■ **Document segment**:
In the first set, a deep backhand return earned Giorgi a break point in the first game, and a Linette groundstroke that soared beyond the baseline gave the Italian the early advantage.  But Giorgi would make four consecutive errors in the next game to give the break right back, a sign of how back-and-forth this final would be. After Linette held at love, Giorgi would double fault three times in a row from 30-0 up, and a Linette drop shot winner clinched the break and a 3-1 for Magda. But with the lead, Linette double faulted twice herself, then committed two backhand errors to hand the break right back at love. Both women were obviously quite tight to start on this big occasion.

At 3-3, Linette faced two more break points, yet held with some strong serving and some great defense. They would both hold easily in the next few games until 5-5. In the first point of the eleventh game, a Giorgi ball would clip the net cord and creep over the net for a winner. And Linette would not win another point in the set thereafter, as Giorgi would break at love and then hold at love to win the set.

The net cord would also prove crucial to start the second set, but this bounce would go Linette’s way, giving her the early 2-0 lead. She’d maintain the lead until 4-2, when Giorgi struck three huge forehand winners to break at love. Linette allowed a break point to slip by in the next game with some unforced errors, and Giorgi held to even the set at 4-4. And the ninth game of the set would be an extended affair. Two Magda double faults granted Camila another break point, which Linette saved. As the game went on for many deuces, Magda saved a second one with an ace, and a third with an unreturned serve. On a fourth break point, Giorgi pinned Linette in the corner with a great return, but didn’t put away her shot at the net, enabling Magda to hit a cross court pass. Linette finally took the next two points and held for 5-4. Magda earned two set points in the next game, but misfired when it mattered, making it 5-5. After a Linette hold, a Giorgi double fault gifted Magda two more set points. And Linette would only need one, leveling the match with a cross court forehand winner.

■ **Supplied material**:
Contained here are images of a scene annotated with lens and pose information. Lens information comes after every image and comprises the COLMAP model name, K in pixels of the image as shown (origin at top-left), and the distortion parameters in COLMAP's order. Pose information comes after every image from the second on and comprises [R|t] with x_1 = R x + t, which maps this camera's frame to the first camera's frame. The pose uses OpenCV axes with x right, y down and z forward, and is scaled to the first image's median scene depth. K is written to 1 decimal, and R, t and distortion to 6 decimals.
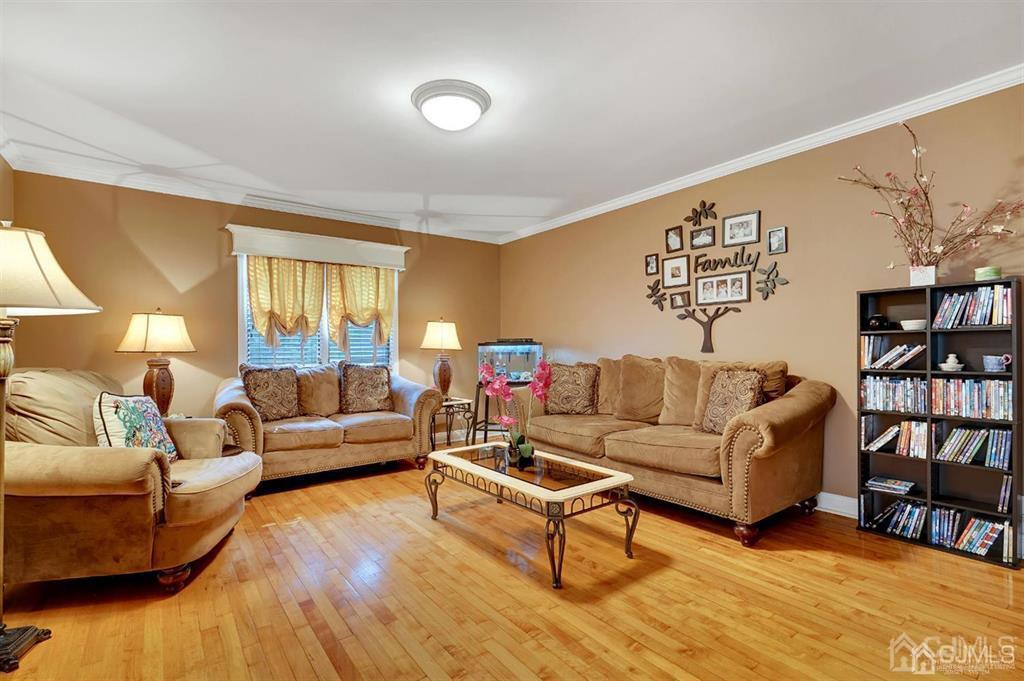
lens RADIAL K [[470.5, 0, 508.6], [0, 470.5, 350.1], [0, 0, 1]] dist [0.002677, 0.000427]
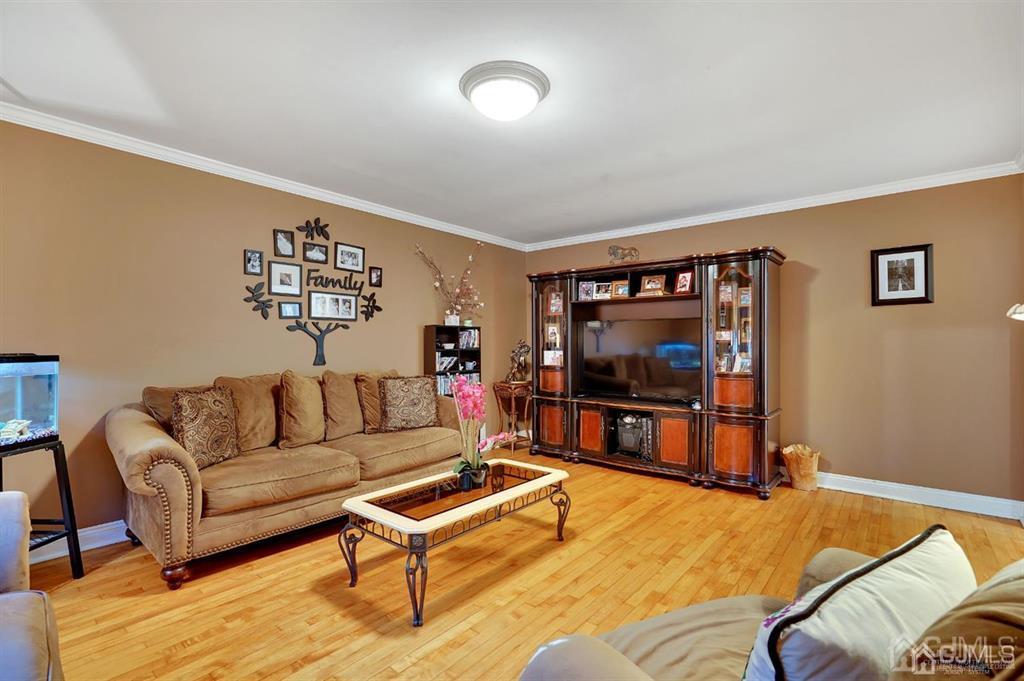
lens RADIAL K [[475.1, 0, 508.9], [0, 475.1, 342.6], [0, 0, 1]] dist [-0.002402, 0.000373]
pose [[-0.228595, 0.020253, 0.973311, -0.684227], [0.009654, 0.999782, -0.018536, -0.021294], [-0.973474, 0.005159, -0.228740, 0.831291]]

■ **Task goal**: Please reproduce the entire tennis match report word for word.

■ **The answer**:
In the first set, a deep backhand return earned Giorgi a break point in the first game, and a Linette groundstroke that soared beyond the baseline gave the Italian the early advantage.  But Giorgi would make four consecutive errors in the next game to give the break right back, a sign of how back-and-forth this final would be. After Linette held at love, Giorgi would double fault three times in a row from 30-0 up, and a Linette drop shot winner clinched the break and a 3-1 for Magda. But with the lead, Linette double faulted twice herself, then committed two backhand errors to hand the break right back at love. Both women were obviously quite tight to start on this big occasion.

At 3-3, Linette faced two more break points, yet held with some strong serving and some great defense. They would both hold easily in the next few games until 5-5. In the first point of the eleventh game, a Giorgi ball would clip the net cord and creep over the net for a winner. And Linette would not win another point in the set thereafter, as Giorgi would break at love and then hold at love to win the set.

The net cord would also prove crucial to start the second set, but this bounce would go Linette’s way, giving her the early 2-0 lead. She’d maintain the lead until 4-2, when Giorgi struck three huge forehand winners to break at love. Linette allowed a break point to slip by in the next game with some unforced errors, and Giorgi held to even the set at 4-4. And the ninth game of the set would be an extended affair. Two Magda double faults granted Camila another break point, which Linette saved. As the game went on for many deuces, Magda saved a second one with an ace, and a third with an unreturned serve. On a fourth break point, Giorgi pinned Linette in the corner with a great return, but didn’t put away her shot at the net, enabling Magda to hit a cross court pass. Linette finally took the next two points and held for 5-4. Magda earned two set points in the next game, but misfired when it mattered, making it 5-5. After a Linette hold, a Giorgi double fault gifted Magda two more set points. And Linette would only need one, leveling the match with a cross court forehand winner.